An author on a "perspective/consensus" type paper continues to provide new editorial as well as substantial content comments on consecutive versions of a paper, and currently disagrees with the content of the final version of the paper. The other eight authors have approved the final version of the paper prepared and circulated by the lead author. At this stage, the lead author sees no rationale for making further content changes and hence intends to resolve the situation himself by suggesting to any authors who do not agree with him that they are removed from the authorship list and acknowledged for any key contributions (as appropriate).
Question(s) for the COPE Forum
• Is the suggested handling by the lead author appropriate? Are there are other solutions available/preferable?

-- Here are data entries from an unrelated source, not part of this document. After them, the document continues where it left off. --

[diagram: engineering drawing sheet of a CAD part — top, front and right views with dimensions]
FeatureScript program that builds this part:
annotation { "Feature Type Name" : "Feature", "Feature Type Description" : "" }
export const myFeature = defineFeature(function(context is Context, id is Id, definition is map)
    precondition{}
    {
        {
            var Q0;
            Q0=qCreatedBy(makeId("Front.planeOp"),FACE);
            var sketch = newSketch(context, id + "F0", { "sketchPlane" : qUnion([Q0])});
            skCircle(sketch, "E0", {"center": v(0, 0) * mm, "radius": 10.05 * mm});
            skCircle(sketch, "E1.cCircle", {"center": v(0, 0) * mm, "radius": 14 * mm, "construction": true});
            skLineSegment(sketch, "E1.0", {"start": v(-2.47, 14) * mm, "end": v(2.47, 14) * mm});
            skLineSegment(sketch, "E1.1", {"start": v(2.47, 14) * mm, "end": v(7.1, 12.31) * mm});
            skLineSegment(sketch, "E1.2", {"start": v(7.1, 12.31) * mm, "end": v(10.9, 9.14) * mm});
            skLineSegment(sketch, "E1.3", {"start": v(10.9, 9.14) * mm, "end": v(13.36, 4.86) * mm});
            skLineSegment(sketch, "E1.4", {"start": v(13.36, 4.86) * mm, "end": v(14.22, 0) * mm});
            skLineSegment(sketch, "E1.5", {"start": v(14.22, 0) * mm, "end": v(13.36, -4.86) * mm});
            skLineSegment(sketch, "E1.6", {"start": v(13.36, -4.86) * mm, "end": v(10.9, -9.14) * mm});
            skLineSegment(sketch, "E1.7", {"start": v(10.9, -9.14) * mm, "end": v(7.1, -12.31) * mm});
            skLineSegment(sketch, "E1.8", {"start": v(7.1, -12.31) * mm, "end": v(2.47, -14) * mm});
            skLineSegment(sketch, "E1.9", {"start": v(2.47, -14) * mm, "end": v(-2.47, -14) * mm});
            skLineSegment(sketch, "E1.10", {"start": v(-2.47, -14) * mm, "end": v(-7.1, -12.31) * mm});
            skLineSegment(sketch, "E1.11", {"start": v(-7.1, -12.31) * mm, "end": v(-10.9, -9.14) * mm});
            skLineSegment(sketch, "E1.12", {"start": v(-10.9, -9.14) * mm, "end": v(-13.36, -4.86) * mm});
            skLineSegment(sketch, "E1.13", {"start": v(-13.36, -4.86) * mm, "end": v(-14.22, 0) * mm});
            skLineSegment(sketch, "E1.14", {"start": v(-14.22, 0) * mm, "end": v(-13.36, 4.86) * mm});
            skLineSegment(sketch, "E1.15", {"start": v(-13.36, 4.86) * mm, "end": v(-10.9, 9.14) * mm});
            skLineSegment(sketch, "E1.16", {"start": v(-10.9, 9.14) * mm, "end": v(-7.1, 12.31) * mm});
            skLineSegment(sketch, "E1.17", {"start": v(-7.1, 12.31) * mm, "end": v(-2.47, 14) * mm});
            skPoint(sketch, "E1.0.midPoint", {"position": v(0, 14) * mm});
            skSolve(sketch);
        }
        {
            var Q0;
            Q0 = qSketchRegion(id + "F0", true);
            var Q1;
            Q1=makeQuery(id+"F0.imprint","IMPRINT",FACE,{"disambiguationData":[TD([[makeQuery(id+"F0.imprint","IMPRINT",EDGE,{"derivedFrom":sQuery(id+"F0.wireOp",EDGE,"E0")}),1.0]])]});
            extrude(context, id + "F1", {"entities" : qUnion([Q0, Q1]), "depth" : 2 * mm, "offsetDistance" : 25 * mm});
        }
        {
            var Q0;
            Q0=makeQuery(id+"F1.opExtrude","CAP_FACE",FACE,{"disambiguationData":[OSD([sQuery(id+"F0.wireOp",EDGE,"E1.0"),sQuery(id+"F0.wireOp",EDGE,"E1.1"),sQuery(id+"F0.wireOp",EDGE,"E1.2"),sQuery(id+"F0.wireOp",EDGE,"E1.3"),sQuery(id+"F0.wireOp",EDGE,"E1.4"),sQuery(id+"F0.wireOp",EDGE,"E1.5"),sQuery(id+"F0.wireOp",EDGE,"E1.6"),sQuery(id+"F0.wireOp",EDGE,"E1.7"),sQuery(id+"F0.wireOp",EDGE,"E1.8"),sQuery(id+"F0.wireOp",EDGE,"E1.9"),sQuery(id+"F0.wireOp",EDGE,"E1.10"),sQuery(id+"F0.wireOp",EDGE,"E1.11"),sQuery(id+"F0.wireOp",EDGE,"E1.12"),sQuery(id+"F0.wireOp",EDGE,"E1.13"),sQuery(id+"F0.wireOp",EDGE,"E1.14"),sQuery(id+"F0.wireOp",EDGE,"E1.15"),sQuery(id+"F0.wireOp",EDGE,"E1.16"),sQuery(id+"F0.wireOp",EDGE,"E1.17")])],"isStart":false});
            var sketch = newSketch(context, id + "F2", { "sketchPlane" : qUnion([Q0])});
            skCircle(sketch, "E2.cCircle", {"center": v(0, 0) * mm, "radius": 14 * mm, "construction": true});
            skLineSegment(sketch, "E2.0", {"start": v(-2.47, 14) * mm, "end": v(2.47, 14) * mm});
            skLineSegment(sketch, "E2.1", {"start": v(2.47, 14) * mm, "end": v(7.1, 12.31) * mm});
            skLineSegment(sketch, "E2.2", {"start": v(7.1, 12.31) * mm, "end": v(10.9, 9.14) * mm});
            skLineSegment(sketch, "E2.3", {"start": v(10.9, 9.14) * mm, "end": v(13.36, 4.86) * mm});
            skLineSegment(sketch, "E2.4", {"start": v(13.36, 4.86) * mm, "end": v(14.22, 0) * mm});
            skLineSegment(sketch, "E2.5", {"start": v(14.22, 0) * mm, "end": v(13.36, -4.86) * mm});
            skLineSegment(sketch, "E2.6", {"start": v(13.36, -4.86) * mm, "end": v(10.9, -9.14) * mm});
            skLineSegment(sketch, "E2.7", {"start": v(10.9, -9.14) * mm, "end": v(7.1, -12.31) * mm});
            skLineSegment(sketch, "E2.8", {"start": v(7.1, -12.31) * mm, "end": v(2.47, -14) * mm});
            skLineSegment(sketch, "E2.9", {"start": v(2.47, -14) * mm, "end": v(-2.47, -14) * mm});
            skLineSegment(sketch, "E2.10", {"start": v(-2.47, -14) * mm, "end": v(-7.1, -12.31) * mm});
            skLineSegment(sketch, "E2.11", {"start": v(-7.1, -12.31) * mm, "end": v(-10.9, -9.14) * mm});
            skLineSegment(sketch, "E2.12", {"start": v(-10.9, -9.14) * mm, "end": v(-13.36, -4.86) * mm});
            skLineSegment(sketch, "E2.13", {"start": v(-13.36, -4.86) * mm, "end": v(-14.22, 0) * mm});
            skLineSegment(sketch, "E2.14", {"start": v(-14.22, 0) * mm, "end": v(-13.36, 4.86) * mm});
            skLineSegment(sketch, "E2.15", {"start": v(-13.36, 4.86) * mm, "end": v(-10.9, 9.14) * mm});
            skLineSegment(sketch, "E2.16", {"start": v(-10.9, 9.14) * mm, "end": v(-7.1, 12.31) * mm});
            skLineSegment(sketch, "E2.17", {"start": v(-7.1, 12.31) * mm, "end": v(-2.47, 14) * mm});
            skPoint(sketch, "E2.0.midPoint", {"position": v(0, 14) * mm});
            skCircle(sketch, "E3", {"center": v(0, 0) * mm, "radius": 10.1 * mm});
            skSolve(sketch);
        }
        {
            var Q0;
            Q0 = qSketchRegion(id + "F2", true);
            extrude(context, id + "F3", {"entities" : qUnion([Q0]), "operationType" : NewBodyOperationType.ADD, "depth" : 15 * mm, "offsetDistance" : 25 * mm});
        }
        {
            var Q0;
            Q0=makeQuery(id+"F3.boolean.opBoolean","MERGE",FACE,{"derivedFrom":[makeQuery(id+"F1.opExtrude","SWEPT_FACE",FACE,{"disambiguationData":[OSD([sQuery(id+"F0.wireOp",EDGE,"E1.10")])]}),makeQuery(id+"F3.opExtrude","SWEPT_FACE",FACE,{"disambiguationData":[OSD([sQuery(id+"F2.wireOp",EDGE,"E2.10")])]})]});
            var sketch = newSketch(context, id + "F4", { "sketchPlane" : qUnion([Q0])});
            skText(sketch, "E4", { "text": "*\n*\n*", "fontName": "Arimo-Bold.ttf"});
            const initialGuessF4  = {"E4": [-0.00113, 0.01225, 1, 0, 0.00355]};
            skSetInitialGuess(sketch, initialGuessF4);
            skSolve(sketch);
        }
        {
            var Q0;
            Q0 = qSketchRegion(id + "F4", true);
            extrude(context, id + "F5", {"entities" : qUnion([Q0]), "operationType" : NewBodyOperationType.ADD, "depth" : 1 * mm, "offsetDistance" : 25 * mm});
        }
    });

• Is it appropriate for a lead author to address an issue with the authors individually, initially face-to-face, and then inform/involve all of the authors in a second step for them to make a consensus decision?
• What is the Forum’s advice on the role and responsibilities of a lead author more generally? Is there any available guidance on this?
The Forum agreed this is an authorship issue and relates to authorship practices. The "lead" author can have different meanings in different disciplines. There is no accepted general opinion on this issue—it can vary by convention and discipline. The lead author can be the first or last author, or the most senior author.
Editors would not normally become involved with these types of cases—editors usually insist that authors resolve any authorship issues before submission.
Ideally, all authors should agree—consensus should be reached. If the direction of a paper changes, all authors need to agree to the changes in writing. One solution is to ask each author to specify their contribution. CRediT (Contributor Roles Taxonomy) could be useful here. If the authors have made valid contributions to the paper, then the lead author cannot remove them from the paper.
The presenter updated the Forum that the case was resolved by formal discussion with all of the authors on a conference call.